# LeetCode 2058. Find the Minimum and Maximum Number of Nodes Between Critical Points Java Solution

### Problem Description

**Description:**Given a singly linked list, we need to find the minimum and maximum distance between nodes that are local maxima (a value greater than its neighbors) or local minima (a value smaller than its neighbors).A local maxima is a node whose value is greater than its neighbors, e.g., in 3-9-6, 9 is a local maxima.

A local minima is a node whose value is smaller than its neighbors, e.g., in 6-1-7, 1 is a local minima.

### Approach

**Idea:**Traverse the linked list to identify nodes that are local maxima or local minima and record their positions.

Calculate the minimum and maximum distance between these recorded positions.

**Algorithm:**Traverse the linked list and check each node to see if it is a local maxima or minima by comparing it to its previous and next nodes.

Skip the last two nodes in the list since they cannot be local maxima or minima.

Track the indices of these critical points.

Use the list of indices to compute the minimum and maximum distances between the critical points.

As the indices are collected during traversal, they are naturally ordered.

The maximum distance is the difference between the last and first indices in the list.

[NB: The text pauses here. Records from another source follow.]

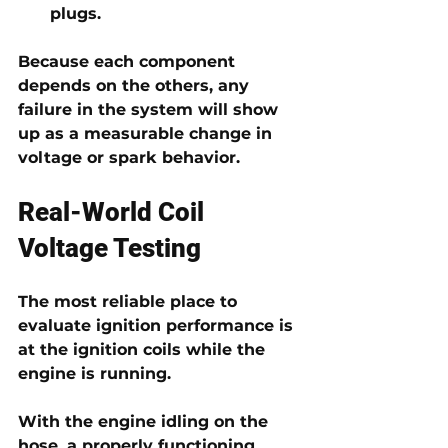
plugs.
Because each component 
depends on the others, any 
failure in the system will show 
up as a measurable change in 
voltage or spark behavior.
Real-World Coil 
Voltage Testing
The most reliable place to 
evaluate ignition performance is 
at the ignition coils while the 
engine is running
.
With the engine idling on the 
hose, a properly functioning 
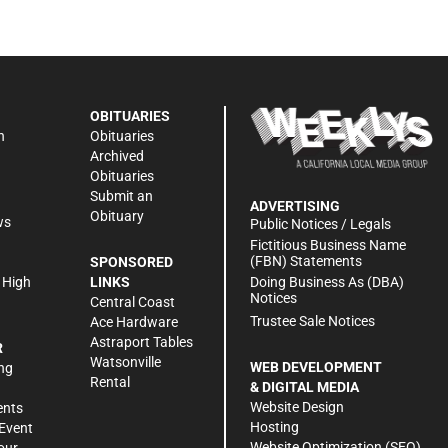
OBITUARIES
n
Obituaries
Archived
Obituaries
Submit an
ADVERTISING
Obituary
ws
Public Notices / Legals
h
Fictitious Business Name
(FBN) Statements
SPONSORED
Doing Business As (DBA)
 High
LINKS
Notices
Central Coast
Trustee Sale Notices
Ace Hardware
Astraport Tables
R
Watsonville
WEB DEVELOPMENT
ng
Rental
& DIGITAL MEDIA
Website Design
ents
Hosting
Event
Website Optimization (SEO)
our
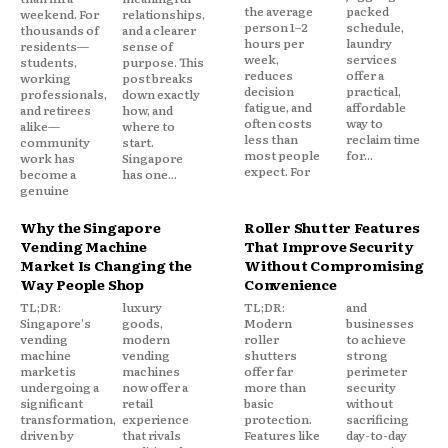
the average
packed
weekend. For
relationships,
person 1–2
schedule,
thousands of
and a clearer
hours per
laundry
residents—
sense of
week,
services
students,
purpose. This
reduces
offer a
working
post breaks
decision
practical,
professionals,
down exactly
fatigue, and
affordable
and retirees
how, and
often costs
way to
alike—
where to
less than
reclaim time
community
start.
most people
for...
work has
Singapore
expect. For
become a
has one...
genuine
Why the Singapore
Roller Shutter Features
Vending Machine
That Improve Security
Market Is Changing the
Without Compromising
Way People Shop
Convenience
TL;DR:
luxury
TL;DR:
and
Singapore's
goods,
Modern
businesses
vending
modern
roller
to achieve
machine
vending
shutters
strong
market is
machines
offer far
perimeter
undergoing a
now offer a
more than
security
significant
retail
basic
without
transformation,
experience
protection.
sacrificing
driven by
that rivals
Features like
day-to-day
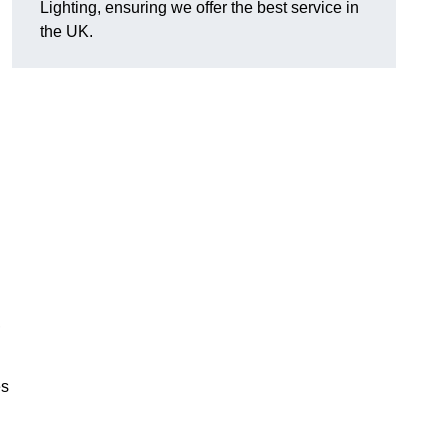
Lighting, ensuring we offer the best service in
the UK.
.
,
es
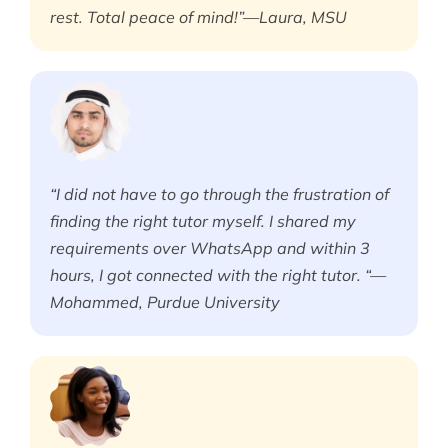
rest. Total peace of mind!”—Laura, MSU
“I did not have to go through the frustration of
finding the right tutor myself. I shared my
requirements over WhatsApp and within 3
hours, I got connected with the right tutor. “—
Mohammed, Purdue University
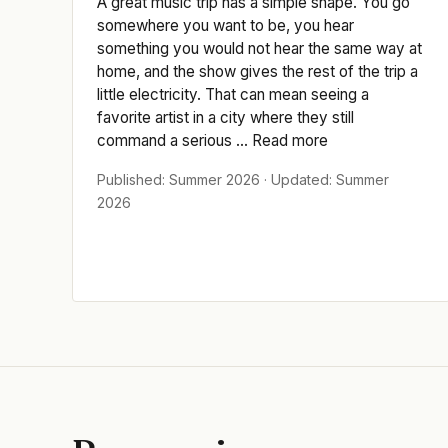
A great music trip has a simple shape. You go
somewhere you want to be, you hear
something you would not hear the same way at
home, and the show gives the rest of the trip a
little electricity. That can mean seeing a
favorite artist in a city where they still
command a serious ... Read more
Published: Summer 2026 · Updated: Summer
2026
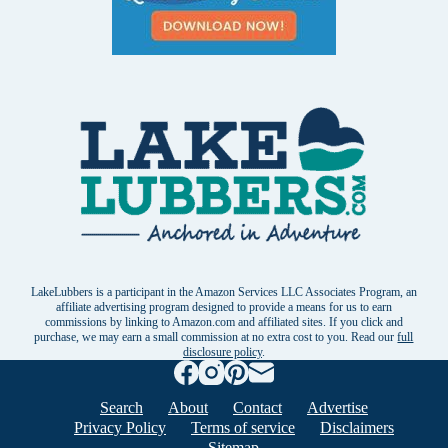
LakeLubbers is a participant in the Amazon Services LLC Associates Program, an
affiliate advertising program designed to provide a means for us to earn
commissions by linking to Amazon.com and affiliated sites. If you click and
purchase, we may earn a small commission at no extra cost to you. Read our
full
disclosure policy
.
Search
About
Contact
Advertise
Privacy Policy
Terms of service
Disclaimers
Sitemap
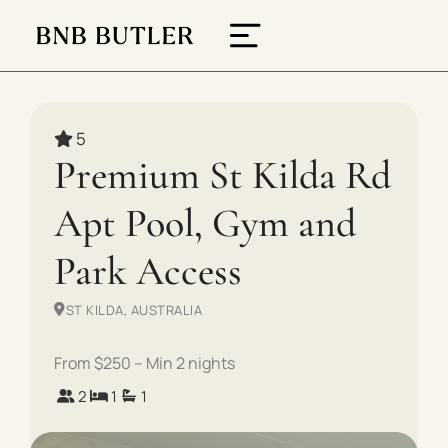
5
Premium St Kilda Rd
Apt Pool, Gym and
Park Access
ST KILDA, AUSTRALIA
From $250 – Min 2 nights
2
1
1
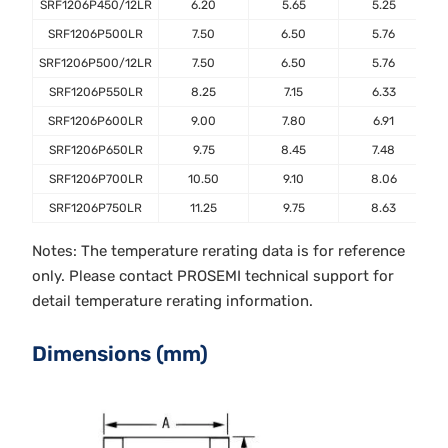
SRF1206P450/12LR
6.20
5.65
5.25
SRF1206P500LR
7.50
6.50
5.76
SRF1206P500/12LR
7.50
6.50
5.76
SRF1206P550LR
8.25
7.15
6.33
SRF1206P600LR
9.00
7.80
6.91
SRF1206P650LR
9.75
8.45
7.48
SRF1206P700LR
10.50
9.10
8.06
SRF1206P750LR
11.25
9.75
8.63
Notes: The temperature rerating data is for reference
only. Please contact PROSEMI technical support for
detail temperature rerating information.
Dimensions (mm)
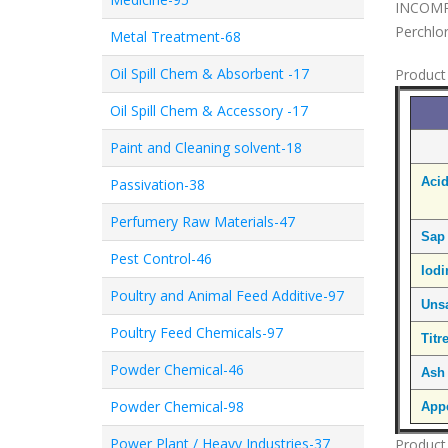
INCOMPA
Perchlor
Metal Treatment-68
Oil Spill Chem & Absorbent -17
Product 
Oil Spill Chem & Accessory -17
Paint and Cleaning solvent-18
Aci
Passivation-38
Perfumery Raw Materials-47
Sap
Pest Control-46
Iod
Poultry and Animal Feed Additive-97
Uns
Poultry Feed Chemicals-97
Titr
Powder Chemical-46
Ash
Powder Chemical-98
Appe
Power Plant / Heavy Industries-37
Product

The minimum distance is found by comparing consecutive differences between indices.

### Code

```
class Solution {
public int[] nodesBetweenCriticalPoints(ListNode head) {
ListNode temp = head;
List<Integer> list = new ArrayList<>();
int index = 1;
int[] result = {-1, -1};
while (temp != null && temp.next != null && temp.next.next != null) {
ListNode prev = temp;
ListNode curr = temp.next;
ListNode next = temp.next.next;
if ((curr.val > prev.val && curr.val > next.val) ||
(curr.val < prev.val && curr.val < next.val)) {
list.add(index);
}
temp = temp.next;
index++;
}
int n = list.size();
if (n < 2) {
return result;
}
int minDistance = Integer.MAX_VALUE;
for (int i = 1; i < n; i++) {
minDistance = Math.min(minDistance, list.get(i) - list.get(i - 1));
}
int maxDistance = list.get(n - 1) - list.get(0);
result[0] = minDistance;
result[1] = maxDistance;
return result;
}
}
```

### Conclusion

**Time Complexity:**The algorithm requires O(n) time to traverse the linked list once to find the critical points and O(n) time to calculate the distances between the critical points. Therefore, the overall time complexity is O(n).**Space Complexity:**The algorithm uses a constant amount of extra space (O(1)), excluding the space needed for the input and output.